_Exercise directions:_
Output exactly, with nothing added, the entries from the first line through the line with "10: (947, 449)".

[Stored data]
════════════════════
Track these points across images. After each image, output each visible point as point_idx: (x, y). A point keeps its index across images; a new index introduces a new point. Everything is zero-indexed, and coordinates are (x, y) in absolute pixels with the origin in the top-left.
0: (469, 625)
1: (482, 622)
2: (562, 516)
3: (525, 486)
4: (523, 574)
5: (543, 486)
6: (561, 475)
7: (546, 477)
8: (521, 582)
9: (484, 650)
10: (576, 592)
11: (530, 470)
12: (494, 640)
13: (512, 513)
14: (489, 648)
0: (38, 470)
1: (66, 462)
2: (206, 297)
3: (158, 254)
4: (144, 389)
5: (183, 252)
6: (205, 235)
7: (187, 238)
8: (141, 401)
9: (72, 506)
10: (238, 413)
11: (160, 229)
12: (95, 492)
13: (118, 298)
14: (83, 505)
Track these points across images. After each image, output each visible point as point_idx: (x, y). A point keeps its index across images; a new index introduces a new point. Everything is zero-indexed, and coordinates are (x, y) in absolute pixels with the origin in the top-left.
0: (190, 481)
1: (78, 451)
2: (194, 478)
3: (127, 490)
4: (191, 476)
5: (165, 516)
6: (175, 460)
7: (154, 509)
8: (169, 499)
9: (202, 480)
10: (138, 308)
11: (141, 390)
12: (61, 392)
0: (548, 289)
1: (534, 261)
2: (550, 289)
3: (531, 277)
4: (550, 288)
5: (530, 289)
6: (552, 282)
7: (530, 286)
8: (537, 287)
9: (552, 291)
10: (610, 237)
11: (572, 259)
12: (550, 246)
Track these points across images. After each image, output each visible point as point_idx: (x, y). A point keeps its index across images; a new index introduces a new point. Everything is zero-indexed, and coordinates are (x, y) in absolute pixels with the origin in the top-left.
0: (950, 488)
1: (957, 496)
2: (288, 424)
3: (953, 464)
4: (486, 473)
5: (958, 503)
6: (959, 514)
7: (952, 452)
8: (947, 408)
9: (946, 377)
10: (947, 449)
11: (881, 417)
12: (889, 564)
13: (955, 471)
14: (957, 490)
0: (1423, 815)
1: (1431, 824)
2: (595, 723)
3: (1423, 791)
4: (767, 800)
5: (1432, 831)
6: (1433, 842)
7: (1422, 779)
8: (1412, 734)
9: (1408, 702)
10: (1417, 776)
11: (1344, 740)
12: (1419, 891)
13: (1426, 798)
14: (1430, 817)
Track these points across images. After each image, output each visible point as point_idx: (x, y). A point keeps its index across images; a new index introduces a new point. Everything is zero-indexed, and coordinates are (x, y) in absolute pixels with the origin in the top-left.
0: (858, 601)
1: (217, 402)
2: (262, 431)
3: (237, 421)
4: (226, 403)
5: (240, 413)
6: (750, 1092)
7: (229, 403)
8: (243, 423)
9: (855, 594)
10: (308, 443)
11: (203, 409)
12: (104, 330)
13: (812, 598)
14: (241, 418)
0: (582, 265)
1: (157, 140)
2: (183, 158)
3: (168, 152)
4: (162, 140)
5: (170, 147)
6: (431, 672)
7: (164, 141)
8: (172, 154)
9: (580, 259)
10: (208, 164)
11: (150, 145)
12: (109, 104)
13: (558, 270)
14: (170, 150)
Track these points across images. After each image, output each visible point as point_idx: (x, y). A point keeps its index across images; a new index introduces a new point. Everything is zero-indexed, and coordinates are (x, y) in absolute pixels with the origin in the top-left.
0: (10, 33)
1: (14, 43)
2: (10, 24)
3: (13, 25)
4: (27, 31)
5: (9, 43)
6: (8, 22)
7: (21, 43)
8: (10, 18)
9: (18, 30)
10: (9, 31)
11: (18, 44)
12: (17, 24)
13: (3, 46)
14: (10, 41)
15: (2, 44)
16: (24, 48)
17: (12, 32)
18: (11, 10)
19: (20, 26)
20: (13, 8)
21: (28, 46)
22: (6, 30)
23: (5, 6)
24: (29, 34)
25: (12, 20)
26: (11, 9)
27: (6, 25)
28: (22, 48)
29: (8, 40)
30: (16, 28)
════════════════════
_Response to this task:_
Track these points across images. After each image, output each visible point as point_idx: (x, y). A point keeps its index across images; a new index introduces a new point. Everything is zero-indexed, and coordinates are (x, y) in absolute pixels with the origin in the top-left.
0: (469, 625)
1: (482, 622)
2: (562, 516)
3: (525, 486)
4: (523, 574)
5: (543, 486)
6: (561, 475)
7: (546, 477)
8: (521, 582)
9: (484, 650)
10: (576, 592)
11: (530, 470)
12: (494, 640)
13: (512, 513)
14: (489, 648)
0: (38, 470)
1: (66, 462)
2: (206, 297)
3: (158, 254)
4: (144, 389)
5: (183, 252)
6: (205, 235)
7: (187, 238)
8: (141, 401)
9: (72, 506)
10: (238, 413)
11: (160, 229)
12: (95, 492)
13: (118, 298)
14: (83, 505)
Track these points across images. After each image, output each visible point as point_idx: (x, y). A point keeps its index across images; a new index introduces a new point. Everything is zero-indexed, and coordinates are (x, y) in absolute pixels with the origin in the top-left.
0: (190, 481)
1: (78, 451)
2: (194, 478)
3: (127, 490)
4: (191, 476)
5: (165, 516)
6: (175, 460)
7: (154, 509)
8: (169, 499)
9: (202, 480)
10: (138, 308)
11: (141, 390)
12: (61, 392)
0: (548, 289)
1: (534, 261)
2: (550, 289)
3: (531, 277)
4: (550, 288)
5: (530, 289)
6: (552, 282)
7: (530, 286)
8: (537, 287)
9: (552, 291)
10: (610, 237)
11: (572, 259)
12: (550, 246)
Track these points across images. After each image, output each visible point as point_idx: (x, y). A point keeps its index across images; a new index introduces a new point. Everything is zero-indexed, and coordinates are (x, y) in absolute pixels with the origin in the top-left.
0: (950, 488)
1: (957, 496)
2: (288, 424)
3: (953, 464)
4: (486, 473)
5: (958, 503)
6: (959, 514)
7: (952, 452)
8: (947, 408)
9: (946, 377)
10: (947, 449)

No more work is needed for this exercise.